======== Given information
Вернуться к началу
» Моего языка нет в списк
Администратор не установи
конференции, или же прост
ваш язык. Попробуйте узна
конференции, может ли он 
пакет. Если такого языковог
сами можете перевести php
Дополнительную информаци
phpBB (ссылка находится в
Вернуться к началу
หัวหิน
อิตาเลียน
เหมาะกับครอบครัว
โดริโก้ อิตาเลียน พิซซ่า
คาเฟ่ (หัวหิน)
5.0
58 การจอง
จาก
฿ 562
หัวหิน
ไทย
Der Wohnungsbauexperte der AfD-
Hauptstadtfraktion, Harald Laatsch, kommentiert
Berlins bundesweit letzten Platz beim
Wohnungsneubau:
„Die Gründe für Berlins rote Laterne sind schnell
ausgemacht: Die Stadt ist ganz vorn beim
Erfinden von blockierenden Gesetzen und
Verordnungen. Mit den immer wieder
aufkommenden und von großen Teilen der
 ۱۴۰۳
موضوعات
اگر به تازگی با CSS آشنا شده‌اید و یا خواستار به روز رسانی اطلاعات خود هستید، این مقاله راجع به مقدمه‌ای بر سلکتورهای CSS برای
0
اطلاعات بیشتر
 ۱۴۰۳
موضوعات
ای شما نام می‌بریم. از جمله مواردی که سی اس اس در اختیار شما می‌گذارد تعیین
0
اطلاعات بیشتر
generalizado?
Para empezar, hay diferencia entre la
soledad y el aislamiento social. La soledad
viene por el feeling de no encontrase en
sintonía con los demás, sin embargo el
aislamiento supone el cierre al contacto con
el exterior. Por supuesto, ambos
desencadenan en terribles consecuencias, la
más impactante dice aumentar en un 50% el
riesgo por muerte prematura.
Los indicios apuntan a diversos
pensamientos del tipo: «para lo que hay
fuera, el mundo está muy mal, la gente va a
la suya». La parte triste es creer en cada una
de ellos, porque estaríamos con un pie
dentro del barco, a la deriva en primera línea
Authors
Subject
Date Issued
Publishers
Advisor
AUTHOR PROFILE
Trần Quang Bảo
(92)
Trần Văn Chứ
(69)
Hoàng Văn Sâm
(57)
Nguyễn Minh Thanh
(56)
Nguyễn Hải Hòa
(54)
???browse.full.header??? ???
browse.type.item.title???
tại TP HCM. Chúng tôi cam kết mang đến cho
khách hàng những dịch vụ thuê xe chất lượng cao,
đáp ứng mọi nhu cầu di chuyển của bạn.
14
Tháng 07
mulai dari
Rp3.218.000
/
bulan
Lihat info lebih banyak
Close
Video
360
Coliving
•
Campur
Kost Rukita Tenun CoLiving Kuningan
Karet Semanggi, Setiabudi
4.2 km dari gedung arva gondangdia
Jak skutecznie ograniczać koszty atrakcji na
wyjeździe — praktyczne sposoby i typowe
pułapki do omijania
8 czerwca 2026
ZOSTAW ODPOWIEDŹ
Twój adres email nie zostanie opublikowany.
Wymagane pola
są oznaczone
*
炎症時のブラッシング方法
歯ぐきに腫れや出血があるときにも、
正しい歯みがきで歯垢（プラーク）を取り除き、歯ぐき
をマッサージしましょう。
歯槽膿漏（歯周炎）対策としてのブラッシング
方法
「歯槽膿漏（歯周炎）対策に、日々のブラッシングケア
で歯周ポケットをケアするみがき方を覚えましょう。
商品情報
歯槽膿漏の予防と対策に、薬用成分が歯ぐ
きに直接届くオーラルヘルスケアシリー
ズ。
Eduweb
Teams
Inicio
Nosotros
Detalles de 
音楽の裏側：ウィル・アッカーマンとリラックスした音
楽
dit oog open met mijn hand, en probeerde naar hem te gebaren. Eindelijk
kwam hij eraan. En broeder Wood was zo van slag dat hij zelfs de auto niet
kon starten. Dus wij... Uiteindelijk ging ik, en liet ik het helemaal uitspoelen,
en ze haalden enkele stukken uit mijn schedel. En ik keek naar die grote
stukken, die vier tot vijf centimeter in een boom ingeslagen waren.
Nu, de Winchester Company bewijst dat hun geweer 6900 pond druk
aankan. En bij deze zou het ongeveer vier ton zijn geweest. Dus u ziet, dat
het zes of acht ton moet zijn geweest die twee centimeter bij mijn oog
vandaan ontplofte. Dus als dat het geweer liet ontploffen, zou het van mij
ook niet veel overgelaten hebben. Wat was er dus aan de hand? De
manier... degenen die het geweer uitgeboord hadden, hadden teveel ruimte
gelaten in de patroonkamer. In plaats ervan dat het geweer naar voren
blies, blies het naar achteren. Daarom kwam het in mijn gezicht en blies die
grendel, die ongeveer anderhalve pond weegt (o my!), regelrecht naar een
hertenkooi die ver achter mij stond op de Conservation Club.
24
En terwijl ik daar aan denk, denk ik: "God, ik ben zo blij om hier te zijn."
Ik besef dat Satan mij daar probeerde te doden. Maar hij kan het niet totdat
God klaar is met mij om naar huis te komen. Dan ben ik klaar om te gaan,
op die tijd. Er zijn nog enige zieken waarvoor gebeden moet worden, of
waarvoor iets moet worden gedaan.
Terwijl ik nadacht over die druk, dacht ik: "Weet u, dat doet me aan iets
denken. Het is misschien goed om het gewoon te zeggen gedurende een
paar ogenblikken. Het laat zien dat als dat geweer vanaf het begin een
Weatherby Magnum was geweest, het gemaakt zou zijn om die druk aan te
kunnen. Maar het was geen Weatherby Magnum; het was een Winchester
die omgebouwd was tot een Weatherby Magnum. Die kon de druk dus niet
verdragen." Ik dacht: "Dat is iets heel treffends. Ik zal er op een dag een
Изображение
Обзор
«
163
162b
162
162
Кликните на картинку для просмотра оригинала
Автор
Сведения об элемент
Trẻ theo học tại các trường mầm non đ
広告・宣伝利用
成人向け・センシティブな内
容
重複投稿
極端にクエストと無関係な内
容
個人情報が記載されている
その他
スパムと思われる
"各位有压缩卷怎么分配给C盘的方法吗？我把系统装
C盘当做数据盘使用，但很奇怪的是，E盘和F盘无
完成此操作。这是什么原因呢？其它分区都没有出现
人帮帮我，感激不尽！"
================
Exercise prompt
Rewrite the records above with every "Weatherby Magnum" replaced by "Remington Magnum". Keep every other line and word the same.

Problem solution
Вернуться к началу
» Моего языка нет в списк
Администратор не установи
конференции, или же прост
ваш язык. Попробуйте узна
конференции, может ли он 
пакет. Если такого языковог
сами можете перевести php
Дополнительную информаци
phpBB (ссылка находится в
Вернуться к началу
หัวหิน
อิตาเลียน
เหมาะกับครอบครัว
โดริโก้ อิตาเลียน พิซซ่า
คาเฟ่ (หัวหิน)
5.0
58 การจอง
จาก
฿ 562
หัวหิน
ไทย
Der Wohnungsbauexperte der AfD-
Hauptstadtfraktion, Harald Laatsch, kommentiert
Berlins bundesweit letzten Platz beim
Wohnungsneubau:
„Die Gründe für Berlins rote Laterne sind schnell
ausgemacht: Die Stadt ist ganz vorn beim
Erfinden von blockierenden Gesetzen und
Verordnungen. Mit den immer wieder
aufkommenden und von großen Teilen der
 ۱۴۰۳
موضوعات
اگر به تازگی با CSS آشنا شده‌اید و یا خواستار به روز رسانی اطلاعات خود هستید، این مقاله راجع به مقدمه‌ای بر سلکتورهای CSS برای
0
اطلاعات بیشتر
 ۱۴۰۳
موضوعات
ای شما نام می‌بریم. از جمله مواردی که سی اس اس در اختیار شما می‌گذارد تعیین
0
اطلاعات بیشتر
generalizado?
Para empezar, hay diferencia entre la
soledad y el aislamiento social. La soledad
viene por el feeling de no encontrase en
sintonía con los demás, sin embargo el
aislamiento supone el cierre al contacto con
el exterior. Por supuesto, ambos
desencadenan en terribles consecuencias, la
más impactante dice aumentar en un 50% el
riesgo por muerte prematura.
Los indicios apuntan a diversos
pensamientos del tipo: «para lo que hay
fuera, el mundo está muy mal, la gente va a
la suya». La parte triste es creer en cada una
de ellos, porque estaríamos con un pie
dentro del barco, a la deriva en primera línea
Authors
Subject
Date Issued
Publishers
Advisor
AUTHOR PROFILE
Trần Quang Bảo
(92)
Trần Văn Chứ
(69)
Hoàng Văn Sâm
(57)
Nguyễn Minh Thanh
(56)
Nguyễn Hải Hòa
(54)
???browse.full.header??? ???
browse.type.item.title???
tại TP HCM. Chúng tôi cam kết mang đến cho
khách hàng những dịch vụ thuê xe chất lượng cao,
đáp ứng mọi nhu cầu di chuyển của bạn.
14
Tháng 07
mulai dari
Rp3.218.000
/
bulan
Lihat info lebih banyak
Close
Video
360
Coliving
•
Campur
Kost Rukita Tenun CoLiving Kuningan
Karet Semanggi, Setiabudi
4.2 km dari gedung arva gondangdia
Jak skutecznie ograniczać koszty atrakcji na
wyjeździe — praktyczne sposoby i typowe
pułapki do omijania
8 czerwca 2026
ZOSTAW ODPOWIEDŹ
Twój adres email nie zostanie opublikowany.
Wymagane pola
są oznaczone
*
炎症時のブラッシング方法
歯ぐきに腫れや出血があるときにも、
正しい歯みがきで歯垢（プラーク）を取り除き、歯ぐき
をマッサージしましょう。
歯槽膿漏（歯周炎）対策としてのブラッシング
方法
「歯槽膿漏（歯周炎）対策に、日々のブラッシングケア
で歯周ポケットをケアするみがき方を覚えましょう。
商品情報
歯槽膿漏の予防と対策に、薬用成分が歯ぐ
きに直接届くオーラルヘルスケアシリー
ズ。
Eduweb
Teams
Inicio
Nosotros
Detalles de 
音楽の裏側：ウィル・アッカーマンとリラックスした音
楽
dit oog open met mijn hand, en probeerde naar hem te gebaren. Eindelijk
kwam hij eraan. En broeder Wood was zo van slag dat hij zelfs de auto niet
kon starten. Dus wij... Uiteindelijk ging ik, en liet ik het helemaal uitspoelen,
en ze haalden enkele stukken uit mijn schedel. En ik keek naar die grote
stukken, die vier tot vijf centimeter in een boom ingeslagen waren.
Nu, de Winchester Company bewijst dat hun geweer 6900 pond druk
aankan. En bij deze zou het ongeveer vier ton zijn geweest. Dus u ziet, dat
het zes of acht ton moet zijn geweest die twee centimeter bij mijn oog
vandaan ontplofte. Dus als dat het geweer liet ontploffen, zou het van mij
ook niet veel overgelaten hebben. Wat was er dus aan de hand? De
manier... degenen die het geweer uitgeboord hadden, hadden teveel ruimte
gelaten in de patroonkamer. In plaats ervan dat het geweer naar voren
blies, blies het naar achteren. Daarom kwam het in mijn gezicht en blies die
grendel, die ongeveer anderhalve pond weegt (o my!), regelrecht naar een
hertenkooi die ver achter mij stond op de Conservation Club.
24
En terwijl ik daar aan denk, denk ik: "God, ik ben zo blij om hier te zijn."
Ik besef dat Satan mij daar probeerde te doden. Maar hij kan het niet totdat
God klaar is met mij om naar huis te komen. Dan ben ik klaar om te gaan,
op die tijd. Er zijn nog enige zieken waarvoor gebeden moet worden, of
waarvoor iets moet worden gedaan.
Terwijl ik nadacht over die druk, dacht ik: "Weet u, dat doet me aan iets
denken. Het is misschien goed om het gewoon te zeggen gedurende een
paar ogenblikken. Het laat zien dat als dat geweer vanaf het begin een
Remington Magnum was geweest, het gemaakt zou zijn om die druk aan te
kunnen. Maar het was geen Remington Magnum; het was een Winchester
die omgebouwd was tot een Remington Magnum. Die kon de druk dus niet
verdragen." Ik dacht: "Dat is iets heel treffends. Ik zal er op een dag een
Изображение
Обзор
«
163
162b
162
162
Кликните на картинку для просмотра оригинала
Автор
Сведения об элемент
Trẻ theo học tại các trường mầm non đ
広告・宣伝利用
成人向け・センシティブな内
容
重複投稿
極端にクエストと無関係な内
容
個人情報が記載されている
その他
スパムと思われる
"各位有压缩卷怎么分配给C盘的方法吗？我把系统装
C盘当做数据盘使用，但很奇怪的是，E盘和F盘无
完成此操作。这是什么原因呢？其它分区都没有出现
人帮帮我，感激不尽！"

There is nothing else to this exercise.